### Exercise data
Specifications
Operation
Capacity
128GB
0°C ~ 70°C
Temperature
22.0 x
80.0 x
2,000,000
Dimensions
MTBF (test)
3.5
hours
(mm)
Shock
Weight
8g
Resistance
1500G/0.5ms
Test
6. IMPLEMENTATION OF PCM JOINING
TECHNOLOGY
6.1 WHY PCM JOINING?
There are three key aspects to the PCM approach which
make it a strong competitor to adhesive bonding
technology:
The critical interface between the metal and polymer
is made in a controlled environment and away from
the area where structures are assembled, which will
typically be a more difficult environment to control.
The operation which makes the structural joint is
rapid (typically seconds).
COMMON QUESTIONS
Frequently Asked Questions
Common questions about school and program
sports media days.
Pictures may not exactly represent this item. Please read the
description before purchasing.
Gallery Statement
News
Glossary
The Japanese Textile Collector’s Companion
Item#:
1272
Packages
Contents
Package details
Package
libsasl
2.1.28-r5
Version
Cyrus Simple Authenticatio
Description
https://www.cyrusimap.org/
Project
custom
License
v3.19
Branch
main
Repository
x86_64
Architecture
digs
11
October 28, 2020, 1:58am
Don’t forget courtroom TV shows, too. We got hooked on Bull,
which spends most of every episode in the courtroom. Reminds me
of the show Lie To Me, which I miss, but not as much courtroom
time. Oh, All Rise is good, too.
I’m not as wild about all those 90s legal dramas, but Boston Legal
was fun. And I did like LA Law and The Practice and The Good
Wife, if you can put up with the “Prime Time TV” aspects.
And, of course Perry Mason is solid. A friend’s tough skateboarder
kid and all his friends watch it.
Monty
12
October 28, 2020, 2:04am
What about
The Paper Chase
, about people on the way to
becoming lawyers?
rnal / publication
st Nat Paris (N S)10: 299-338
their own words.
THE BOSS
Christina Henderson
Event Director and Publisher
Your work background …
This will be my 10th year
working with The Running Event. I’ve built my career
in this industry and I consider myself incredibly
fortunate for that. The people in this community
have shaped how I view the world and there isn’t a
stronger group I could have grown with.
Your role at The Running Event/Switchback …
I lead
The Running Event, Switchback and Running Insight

### Your task
Extract every line of text from each of the items above, keeping each line word for word and in its original order.

### Response
Specifications
Operation
Capacity
128GB
0°C ~ 70°C
Temperature
22.0 x
80.0 x
2,000,000
Dimensions
MTBF (test)
3.5
hours
(mm)
Shock
Weight
8g
Resistance
1500G/0.5ms
Test
6. IMPLEMENTATION OF PCM JOINING
TECHNOLOGY
6.1 WHY PCM JOINING?
There are three key aspects to the PCM approach which
make it a strong competitor to adhesive bonding
technology:
The critical interface between the metal and polymer
is made in a controlled environment and away from
the area where structures are assembled, which will
typically be a more difficult environment to control.
The operation which makes the structural joint is
rapid (typically seconds).
COMMON QUESTIONS
Frequently Asked Questions
Common questions about school and program
sports media days.
Pictures may not exactly represent this item. Please read the
description before purchasing.
Gallery Statement
News
Glossary
The Japanese Textile Collector’s Companion
Item#:
1272
Packages
Contents
Package details
Package
libsasl
2.1.28-r5
Version
Cyrus Simple Authenticatio
Description
https://www.cyrusimap.org/
Project
custom
License
v3.19
Branch
main
Repository
x86_64
Architecture
digs
11
October 28, 2020, 1:58am
Don’t forget courtroom TV shows, too. We got hooked on Bull,
which spends most of every episode in the courtroom. Reminds me
of the show Lie To Me, which I miss, but not as much courtroom
time. Oh, All Rise is good, too.
I’m not as wild about all those 90s legal dramas, but Boston Legal
was fun. And I did like LA Law and The Practice and The Good
Wife, if you can put up with the “Prime Time TV” aspects.
And, of course Perry Mason is solid. A friend’s tough skateboarder
kid and all his friends watch it.
Monty
12
October 28, 2020, 2:04am
What about
The Paper Chase
, about people on the way to
becoming lawyers?
rnal / publication
st Nat Paris (N S)10: 299-338
their own words.
THE BOSS
Christina Henderson
Event Director and Publisher
Your work background …
This will be my 10th year
working with The Running Event. I’ve built my career
in this industry and I consider myself incredibly
fortunate for that. The people in this community
have shaped how I view the world and there isn’t a
stronger group I could have grown with.
Your role at The Running Event/Switchback …
I lead
The Running Event, Switchback and Running Insight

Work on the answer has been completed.